The expected output is every line of the data exactly as shown, minus the images.
━━━━━━━━━━━━━━━━━━━━━━━━━━━━━━
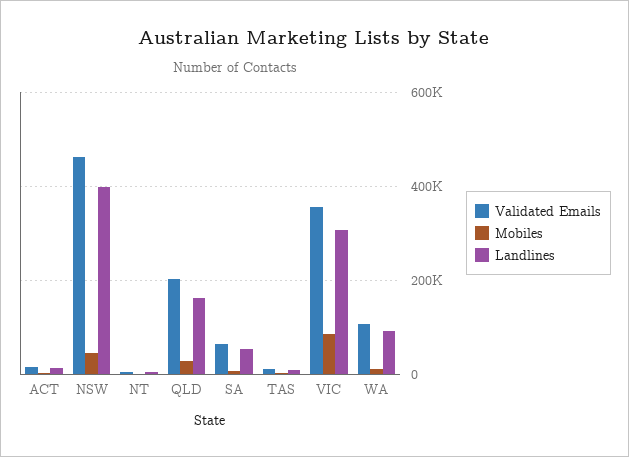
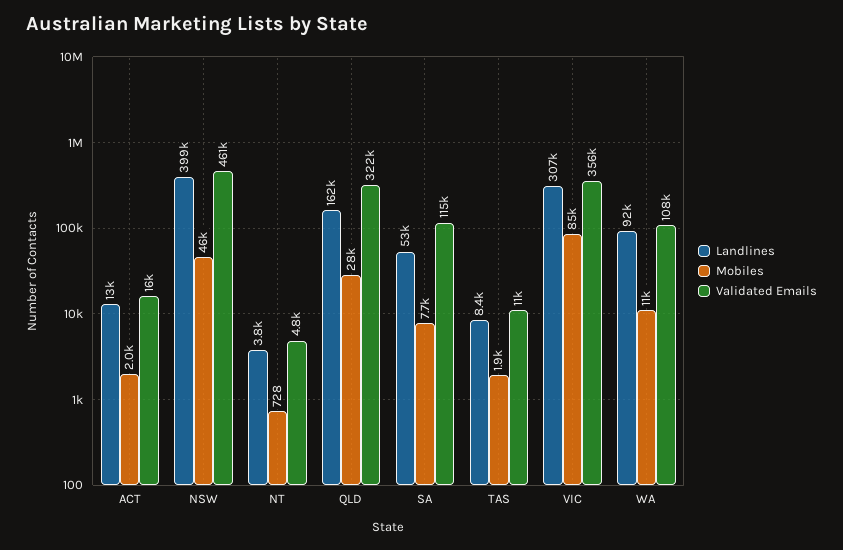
  {
    "Validated Emails": {
      "ACT": 16000,
      "NSW": 461000,
      "NT": 4800,
-     "QLD": 200000,
+     "QLD": 322000,
-     "SA": 60000,
+     "SA": 115000,
      "TAS": 11000,
      "VIC": 356000,
      "WA": 108000
    },
    "Mobiles": {
      "ACT": 2000,
      "NSW": 46000,
      "NT": 728,
      "QLD": 28000,
      "SA": 7700,
      "TAS": 1900,
      "VIC": 85000,
      "WA": 11000
    },
    "Landlines": {
      "ACT": 13000,
      "NSW": 399000,
      "NT": 3800,
      "QLD": 162000,
      "SA": 53000,
      "TAS": 8400,
      "VIC": 307000,
      "WA": 92000
    }
  }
━━━━━━━━━━━━━━━━━━━━━━━━━━━━━━
=== Output below ===
  {
    "Validated Emails": {
      "ACT": 16000,
      "NSW": 461000,
      "NT": 4800,
-     "QLD": 200000,
+     "QLD": 322000,
-     "SA": 60000,
+     "SA": 115000,
      "TAS": 11000,
      "VIC": 356000,
      "WA": 108000
    },
    "Mobiles": {
      "ACT": 2000,
      "NSW": 46000,
      "NT": 728,
      "QLD": 28000,
      "SA": 7700,
      "TAS": 1900,
      "VIC": 85000,
      "WA": 11000
    },
    "Landlines": {
      "ACT": 13000,
      "NSW": 399000,
      "NT": 3800,
      "QLD": 162000,
      "SA": 53000,
      "TAS": 8400,
      "VIC": 307000,
      "WA": 92000
    }
  }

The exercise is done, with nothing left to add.